Genital warts treatments that can be applied directly to your skin include:
- Imiquimod (Aldara, Zyclara). This cream appears to boost your immune system's ability to fight genital warts. Avoid sexual contact while the cream is on your skin. It may weaken condoms and diaphragms and may irritate your partner's skin.
- Podophyllin and podofilox (Condylox). Podophyllin is a plant-based resin that destroys genital wart tissue. Your doctor must apply this solution. Podofilox contains the same active compound, but can be safely applied by you at home. Your doctor may want to administer the first application of podofilox, and will recommend precautionary steps to prevent the medication from irritating surrounding skin. Never apply podofilox internally. Additionally, this medication isn't recommended for use during pregnancy.
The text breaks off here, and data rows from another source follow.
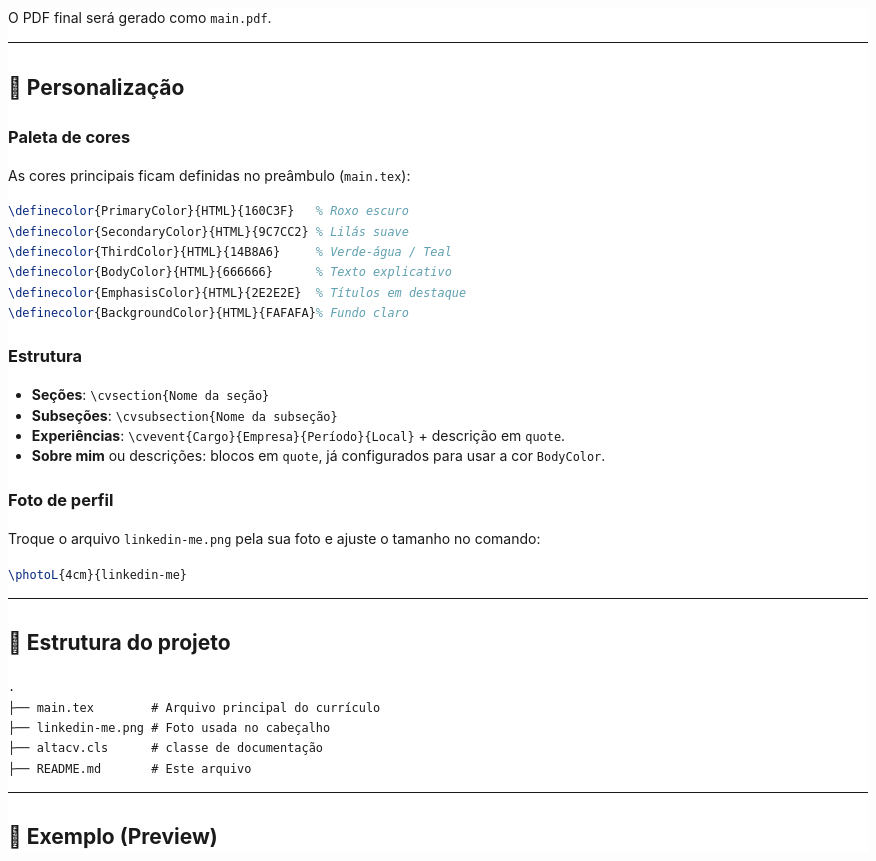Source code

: O PDF final será gerado como `main.pdf`.

---

## 🎨 Personalização

### Paleta de cores
As cores principais ficam definidas no preâmbulo (`main.tex`):

```latex
\definecolor{PrimaryColor}{HTML}{160C3F}   % Roxo escuro
\definecolor{SecondaryColor}{HTML}{9C7CC2} % Lilás suave
\definecolor{ThirdColor}{HTML}{14B8A6}     % Verde-água / Teal
\definecolor{BodyColor}{HTML}{666666}      % Texto explicativo
\definecolor{EmphasisColor}{HTML}{2E2E2E}  % Títulos em destaque
\definecolor{BackgroundColor}{HTML}{FAFAFA}% Fundo claro
```

### Estrutura
- **Seções**: `\cvsection{Nome da seção}`  
- **Subseções**: `\cvsubsection{Nome da subseção}`  
- **Experiências**: `\cvevent{Cargo}{Empresa}{Período}{Local}` + descrição em `quote`.  
- **Sobre mim** ou descrições: blocos em `quote`, já configurados para usar a cor `BodyColor`.  

### Foto de perfil
Troque o arquivo `linkedin-me.png` pela sua foto e ajuste o tamanho no comando:
```latex
\photoL{4cm}{linkedin-me}
```

---

## 📂 Estrutura do projeto

```
.
├── main.tex        # Arquivo principal do currículo
├── linkedin-me.png # Foto usada no cabeçalho
├── altacv.cls      # classe de documentação
├── README.md       # Este arquivo
```

---

## 📸 Exemplo (Preview)
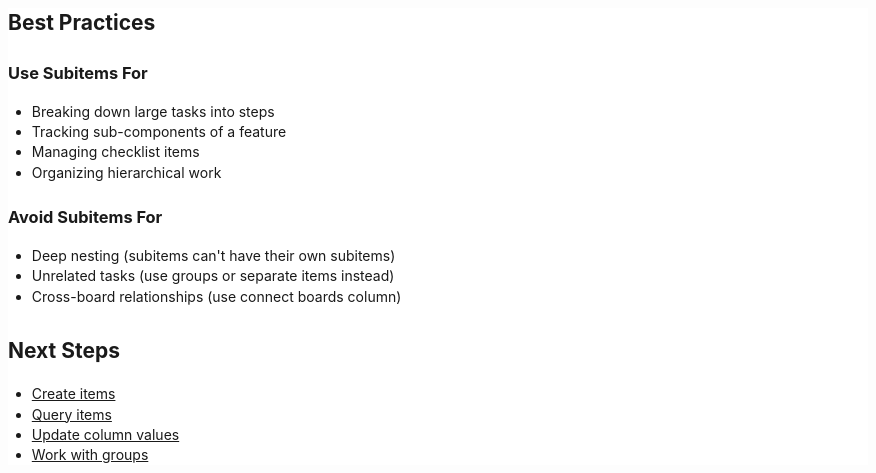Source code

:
 ```ruby
```

## Best Practices

### Use Subitems For

- Breaking down large tasks into steps
- Tracking sub-components of a feature
- Managing checklist items
- Organizing hierarchical work

### Avoid Subitems For

- Deep nesting (subitems can't have their own subitems)
- Unrelated tasks (use groups or separate items instead)
- Cross-board relationships (use connect boards column)

## Next Steps

- [Create items](/guides/items/create)
- [Query items](/guides/items/query)
- [Update column values](/guides/items/update)
- [Work with groups](/guides/boards/query#query-with-groups)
- Trichloroacetic acid (TCA). This chemical treatment burns off genital warts. TCA must always be applied by a doctor.
Don't try to treat genital warts with over-the-counter wart removers. These medications aren't intended for use in the moist tissues of the genital area. Using over-the-counter medications for this purpose can cause even more pain and irritation.
You may need surgery to remove larger warts, warts that don't respond to medications, or — if you're pregnant — warts that your baby may be exposed to during delivery. Surgical options include:
- Freezing with liquid nitrogen (cryotherapy). Freezing works by causing a blister to form around your wart. As your skin heals, the lesions slough off, allowing new skin to appear. You may need repeated cryotherapy treatments.
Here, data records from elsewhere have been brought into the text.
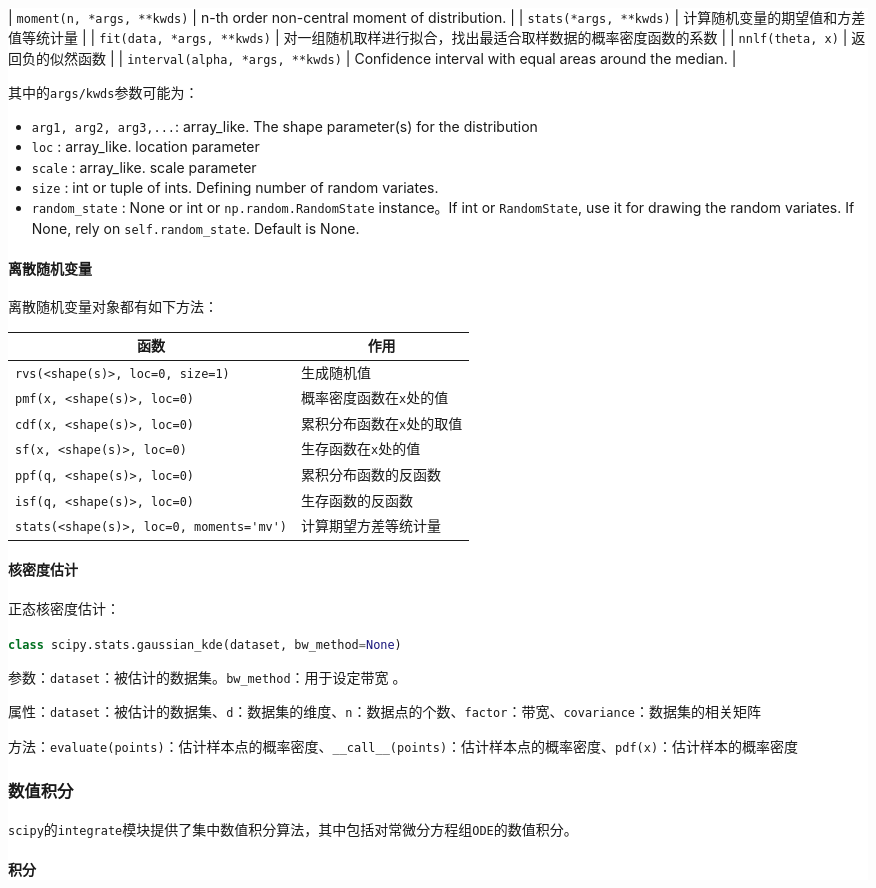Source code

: | `moment(n, *args, **kwds)`       | n-th order non-central moment of distribution.               |
| `stats(*args, **kwds)`           | 计算随机变量的期望值和方差值等统计量                         |
| `fit(data, *args, **kwds)`       | 对一组随机取样进行拟合，找出最适合取样数据的概率密度函数的系数 |
| `nnlf(theta, x)`                 | 返回负的似然函数                                             |
| `interval(alpha, *args, **kwds)` | Confidence interval with equal areas around the median.      |

其中的`args/kwds`参数可能为：

- `arg1, arg2, arg3,...`: array_like. The shape parameter(s) for the distribution
- `loc` : array_like. location parameter
- `scale` : array_like. scale parameter
- `size` : int or tuple of ints. Defining number of random variates.
- `random_state` : None or int or `np.random.RandomState` instance。If int or `RandomState`, use it for drawing the random variates. If None, rely on `self.random_state`. Default is None.

#### 离散随机变量

离散随机变量对象都有如下方法：

| 函数                                     | 作用                      |
| ---------------------------------------- | ------------------------- |
| `rvs(<shape(s)>, loc=0, size=1)`         | 生成随机值                |
| `pmf(x, <shape(s)>, loc=0)`              | 概率密度函数在`x`处的值   |
| `cdf(x, <shape(s)>, loc=0)`              | 累积分布函数在`x`处的取值 |
| `sf(x, <shape(s)>, loc=0)`               | 生存函数在`x`处的值       |
| `ppf(q, <shape(s)>, loc=0)`              | 累积分布函数的反函数      |
| `isf(q, <shape(s)>, loc=0)`              | 生存函数的反函数          |
| `stats(<shape(s)>, loc=0, moments='mv')` | 计算期望方差等统计量      |

#### 核密度估计

正态核密度估计：

```python
class scipy.stats.gaussian_kde(dataset, bw_method=None)
```

参数：`dataset`：被估计的数据集。`bw_method`：用于设定带宽 。

属性：`dataset`：被估计的数据集、`d`：数据集的维度、`n`：数据点的个数、`factor`：带宽、`covariance`：数据集的相关矩阵

方法：`evaluate(points)`：估计样本点的概率密度、`__call__(points)`：估计样本点的概率密度、`pdf(x)`：估计样本的概率密度

### 数值积分

`scipy`的`integrate`模块提供了集中数值积分算法，其中包括对常微分方程组`ODE`的数值积分。

#### 积分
- Electrocautery. This procedure uses an electrical current to burn off warts.
- Surgical excision. Your doctor may use special tools to cut off warts. You'll need local anesthesia for this treatment.
- Laser treatments. This approach, which uses an intense beam of light, can be expensive and is usually reserved for very extensive and tough-to-treat warts.
Using a condom every time you have sex can significantly reduce your risk of contracting genital warts.
Vaccination now available
A vaccine known as Gardasil protects against the strains of HPV that cause most genital warts. Gardasil also protects against the HPV strains most likely to cause cervical cancer. Another vaccine, called Cervarix, protects against cervical cancer but not genital warts.
The national Advisory Committee on Immunization Practices recommends routine HPV vaccination for girls and boys ages 11 and 12. If not fully vaccinated at that age, it’s recommended that girls and women through age 26 and boys and men through age 21 receive the vaccine. However, men may receive the HPV vaccine through age 26 if desired. These vaccines are most effective if given to children before they become sexually active.